В бликах свечей она увидела, что он едва сдерживает ярость, и не на шутку испугалась, но, будучи по своей природе упрямой, продолжала уже более спокойным голосом:
— То, что моя репутация до этого момента совсем не волновала тебя, не говорит о твоей порядочности. Или твоя забота распространяется только на твоих подопечных, а на просто знакомых тебе наплевать?
— Генри, — сдержанно произнес он, вена на его шее вздулась, — лучше бы тебе помолчать.
— Это приказ, мой дорогой опекун?
Перед тем как ответить, он глубоко вздохнул:
— Конечно, существует разница между опекуном и другом, но я постараюсь быть для тебя и тем и другим.

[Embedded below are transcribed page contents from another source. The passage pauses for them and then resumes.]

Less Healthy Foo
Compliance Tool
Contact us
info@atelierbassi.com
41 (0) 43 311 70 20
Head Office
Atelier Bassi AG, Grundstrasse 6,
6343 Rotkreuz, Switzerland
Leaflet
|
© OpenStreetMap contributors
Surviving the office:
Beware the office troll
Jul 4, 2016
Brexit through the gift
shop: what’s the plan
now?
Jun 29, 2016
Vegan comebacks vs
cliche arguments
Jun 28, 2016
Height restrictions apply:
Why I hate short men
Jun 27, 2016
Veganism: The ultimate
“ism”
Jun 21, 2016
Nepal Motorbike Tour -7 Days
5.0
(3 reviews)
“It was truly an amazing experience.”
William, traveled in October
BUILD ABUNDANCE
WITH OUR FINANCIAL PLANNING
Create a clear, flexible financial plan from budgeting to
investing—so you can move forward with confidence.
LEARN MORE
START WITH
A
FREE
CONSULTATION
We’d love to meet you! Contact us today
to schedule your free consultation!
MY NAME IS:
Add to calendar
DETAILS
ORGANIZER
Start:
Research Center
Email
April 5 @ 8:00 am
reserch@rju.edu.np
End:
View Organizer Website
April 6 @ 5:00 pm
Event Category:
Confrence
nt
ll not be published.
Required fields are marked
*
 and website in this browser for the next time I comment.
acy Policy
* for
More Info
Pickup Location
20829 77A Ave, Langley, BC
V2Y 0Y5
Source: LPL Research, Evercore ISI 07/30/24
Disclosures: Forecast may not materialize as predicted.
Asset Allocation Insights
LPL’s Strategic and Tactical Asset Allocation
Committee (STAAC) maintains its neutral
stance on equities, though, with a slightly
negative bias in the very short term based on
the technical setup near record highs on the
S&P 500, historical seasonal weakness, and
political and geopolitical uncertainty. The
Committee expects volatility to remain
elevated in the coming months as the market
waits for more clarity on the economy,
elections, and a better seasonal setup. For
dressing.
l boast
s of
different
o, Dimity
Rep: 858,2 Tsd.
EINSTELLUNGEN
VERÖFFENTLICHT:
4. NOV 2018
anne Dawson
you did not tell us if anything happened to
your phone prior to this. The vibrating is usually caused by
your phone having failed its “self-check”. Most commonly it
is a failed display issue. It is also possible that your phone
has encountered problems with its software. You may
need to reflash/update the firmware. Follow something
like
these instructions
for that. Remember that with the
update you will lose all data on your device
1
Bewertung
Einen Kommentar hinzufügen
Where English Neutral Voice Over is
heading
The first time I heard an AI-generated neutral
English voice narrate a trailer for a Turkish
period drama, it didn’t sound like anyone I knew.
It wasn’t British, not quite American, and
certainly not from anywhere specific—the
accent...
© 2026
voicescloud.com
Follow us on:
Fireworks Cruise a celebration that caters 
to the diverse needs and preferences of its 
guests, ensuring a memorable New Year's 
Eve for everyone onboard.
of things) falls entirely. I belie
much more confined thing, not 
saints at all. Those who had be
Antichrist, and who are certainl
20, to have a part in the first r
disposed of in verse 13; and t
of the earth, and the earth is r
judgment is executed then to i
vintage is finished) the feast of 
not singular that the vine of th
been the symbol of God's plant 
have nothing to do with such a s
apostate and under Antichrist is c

— Ты нравился мне гораздо больше, когда был просто другом, — продолжала она упрямо.
— Надеюсь остаться им.
— Надеюсь остаться им, — передразнила она его, совсем не пытаясь скрыть своего раздражения.
Данфорд окинул взглядом комнату, желая найти что-нибудь вроде кляпа. Его взгляд остановился на ее кровати. Он даже поморщился. Как глупо должны были звучать все его рассуждения о приличиях не где-нибудь, а в ее спальне! Посмотрев, на Генри, он только теперь увидел, что на ней была ночная рубашка, заношенная местами до дыр и обнажавшая большую часть ноги. Сдержав стон, Данфорд перевел глаза на ее лицо. Он увидел враждебно сжатый рот и в этот момент понял, что хочет припасть к нему губами и слиться с ней в поцелуе — страстном и долгом. Его сердце билось в бешеном темпе, впервые в жизни он ощутил, насколько тонка может быть грань между яростью и желанием. Он хотел, чтобы она принадлежала ему. Ненавидя самого себя, он повернулся на каблуках, подошел к двери и повернул ручку. Надо как можно скорее выбраться из этого дома. Широко открыв дверь, он повернулся к Генри:
— Мы обсудим это утром.
— Непременно.
Уже поздно ночью ей пришло в голову, что он вовремя ушел из комнаты, не выслушав ее до конца. Вряд ли ему понравилось бы услышанное.
Глава 9
Утром привезли новые платья, но Генри из вредности надела бриджи и рубашку.
— Глупец, — проворчала она, поправляя на себе одежду. Вообразил, что ему удастся изменить ее, превратить в неженку! Неужели он хочет, чтобы она коротала время за акварелями, жеманно хлопая ресницами? — Ха! — вырвалось у нее. Легко она не сдастся! Она не желает да и не сможет научиться этому.
В животе заурчало, и, надев сапоги, она поспешила в столовую. Генри удивилась, увидев там Данфорда. В это утро она поднялась раньше обычного, и то, что он опередил ее, казалось невероятным.
Он окинул взглядом ее одежду, но выражение его лица при этом не изменилось. Генри так и не смогла понять, что скрывалось в глубине этих карих глаз.
— Хлеб? — любезно предложил он, протягивая тарелку.